For bassist William Parker and his life partner, Patricia Nicholson Parker, all music has a social function, that starts with consciousness raising and community building. Together with essential collaborator Hamid Drake on drums and percussion, they offered "The Sky Is Trembling," a piece incorporating poetry and dance by Nicholson with music. Nicholson, half her face painted sky blue, began with a warning: "The sky is trembling. The earth beneath our feet no longer solid. Never was. Never will be." Drake, his drums shrouded in cloth, summoned earthquake sounds while Parker bowed tremors from his bass. The mood lightened when Parker took up the ngoni, a harp-like instrument from the Sahel, to pluck gentle arpeggios. "The sky has been falling for some time now," Nicholson intoned, "but there are sky catchers whose brushes are made of light" at which a blast from Parker's double-reed shenai arrived like lightning. The barefoot Drake, from whom rhythm flows as easily as breath, switched to frame drum and sang, "Love is here to stay" as Parker responded with "Death has died today." In its incantatory power and ritual-like form, "The Sky Is Trembling" brought the collective spirit of New York's Vision Festival (founded by Nicholson) to the Atrium Theater.

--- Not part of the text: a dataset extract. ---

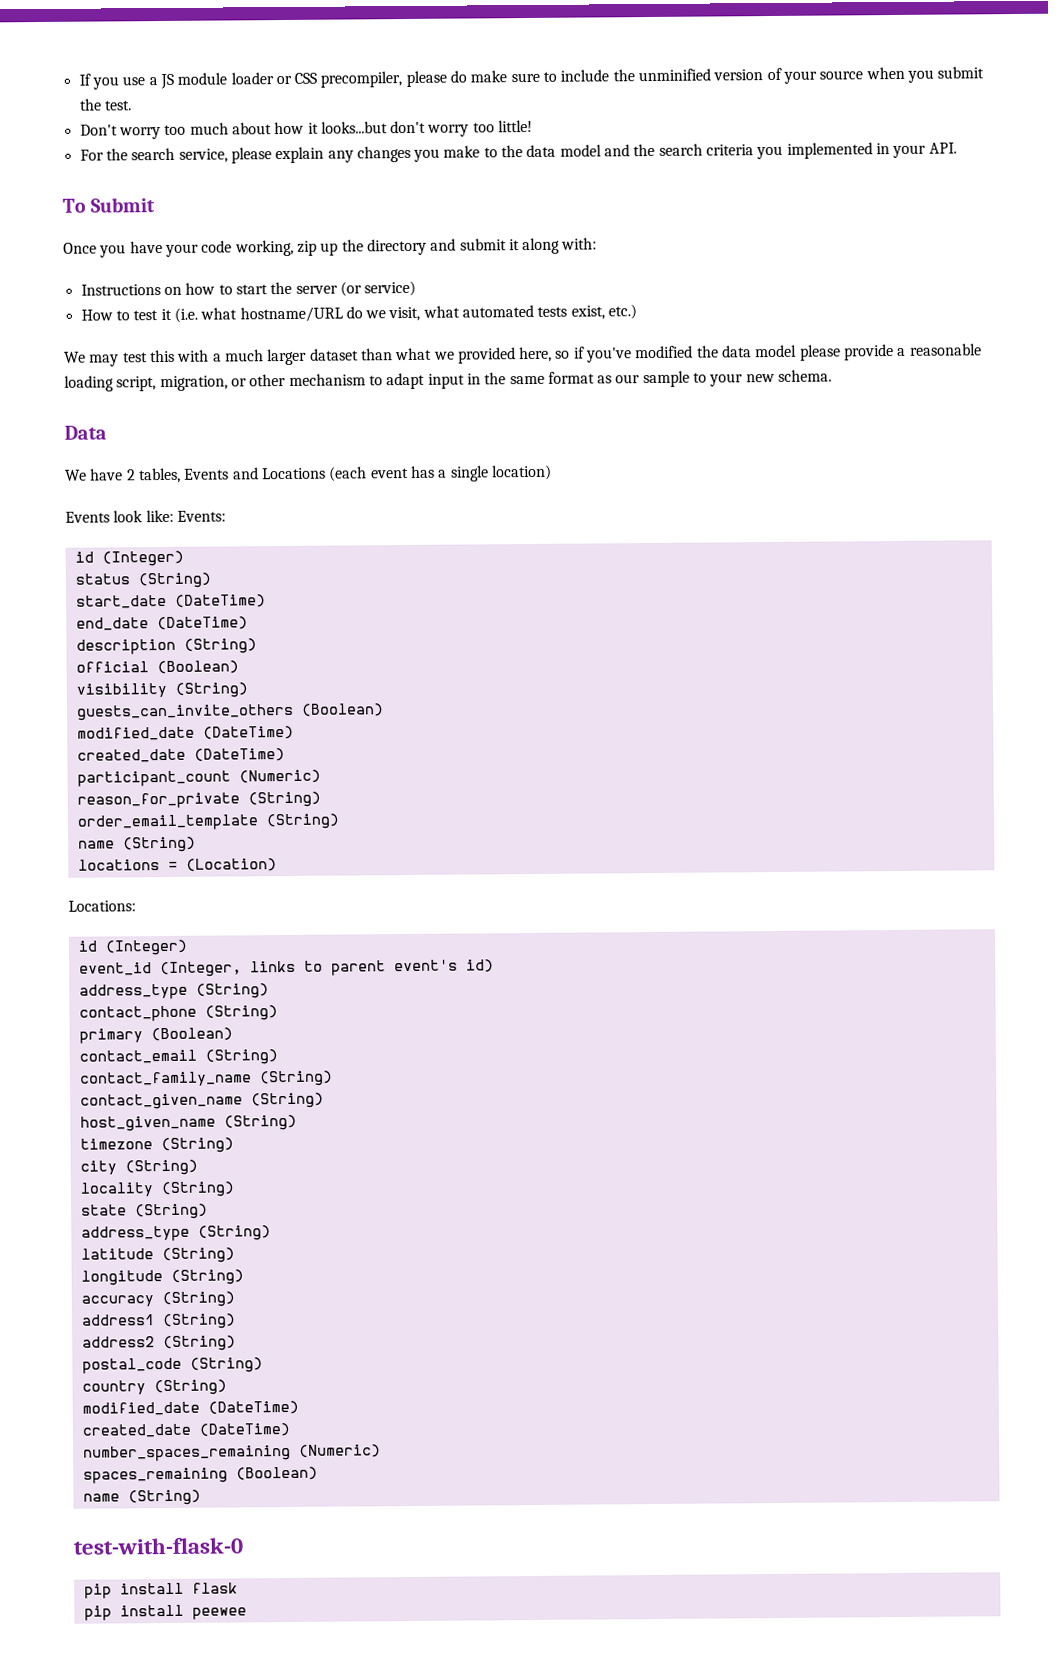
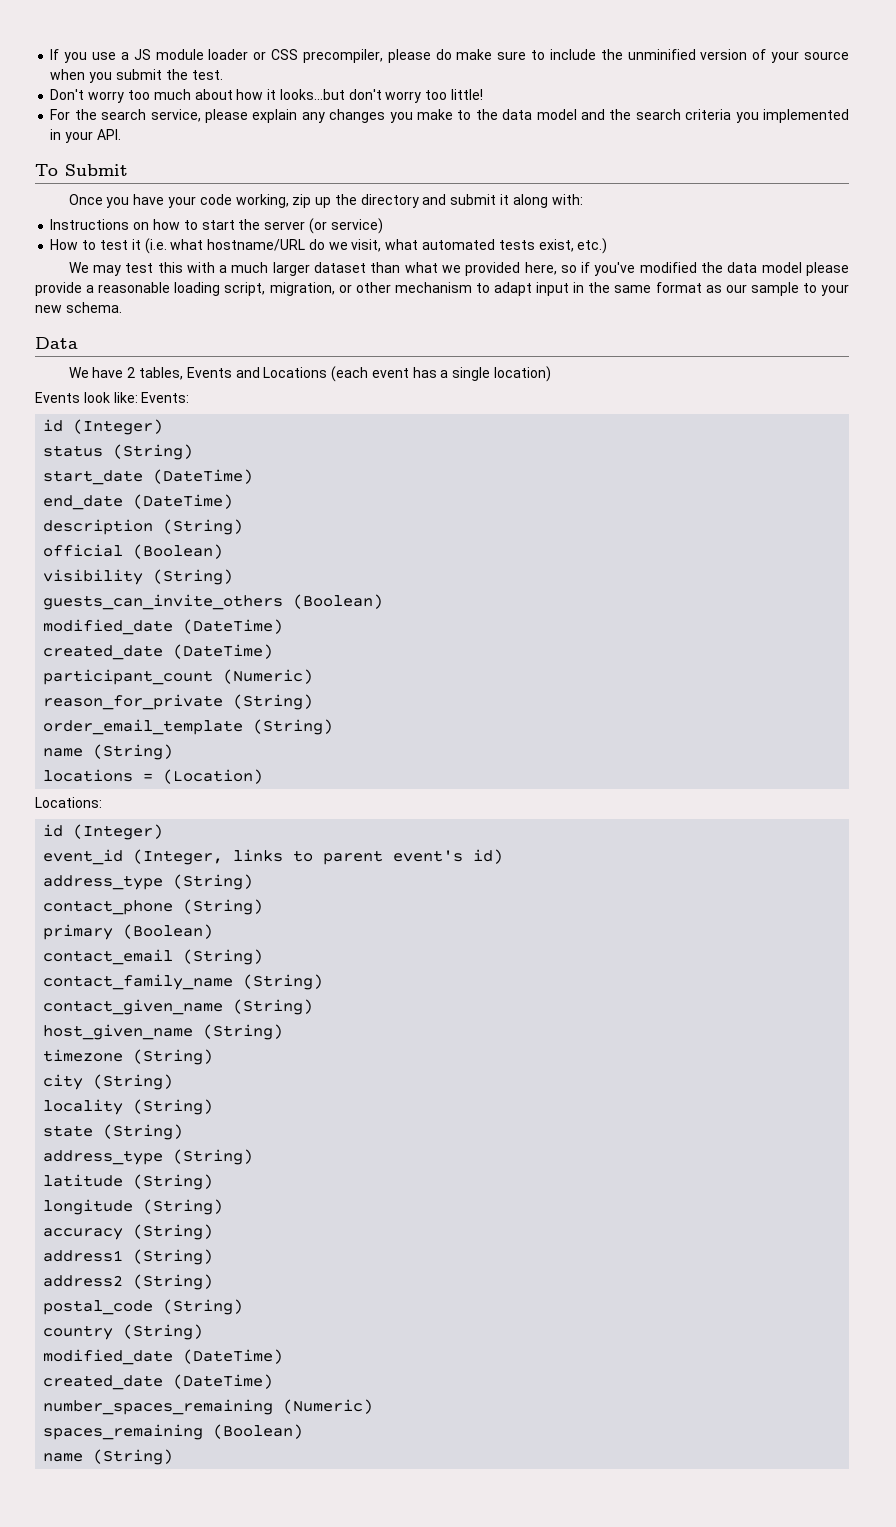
[73,1537,243,1555] [83,1582,238,1599] [83,1604,247,1621] // test-with-flask-0 // pip install flask // pip install peewee -> (174, 1457) none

Tyshawn Sorey is the man of the moment in creative music. On the Venn diagram showing where composition and improvisation, jazz and concert music meet, Sorey would tower at the center, the embodiment of festival curator Harry Bernstein's programming philosophy for Other Minds this year. The breadth of Sorey's work in the past year alone is stupefying: major jazz releases, the premieres of two significant concertos and an appointment to the composition faculty at the University of Pennsylvania. If he were to release a polka record next week, it would surprise no one, and it would probably be great. Yet no matter the setting, Sorey's singular musical personality blazes brightly. On this night his chosen role, power drummer, was familiar even as the setting of a duo with King Britt, a Philadelphia-born composer, producer, DJ, electronic musician and professor was novel. Britt's electronic pulses, washes and drones stretched a canvas on which Sorey created action-painting live rhythms. Sorey is a big man, and his cymbal crashes and snare-drum thwacks had a pummeling physicality. His kick drum detonations landed with such force that he had to pull the drum back to his foot several times. On one level this was classic punch-and-roll funk drumming, as monumental and relentless as anything laid down by Dennis Chambers or late-period Tony Williams. But there was something far subtler going on here: the superimposition of cycles of rhythm. This was easy to miss as waves of sound crashed into a listener's consciousness. Like "The Rite of Spring," Tyshawn & King (also the title of their new recording) summoned in a concert setting the transcending ecstasy of the dance floor, dissolving the boundary between the body and the mind.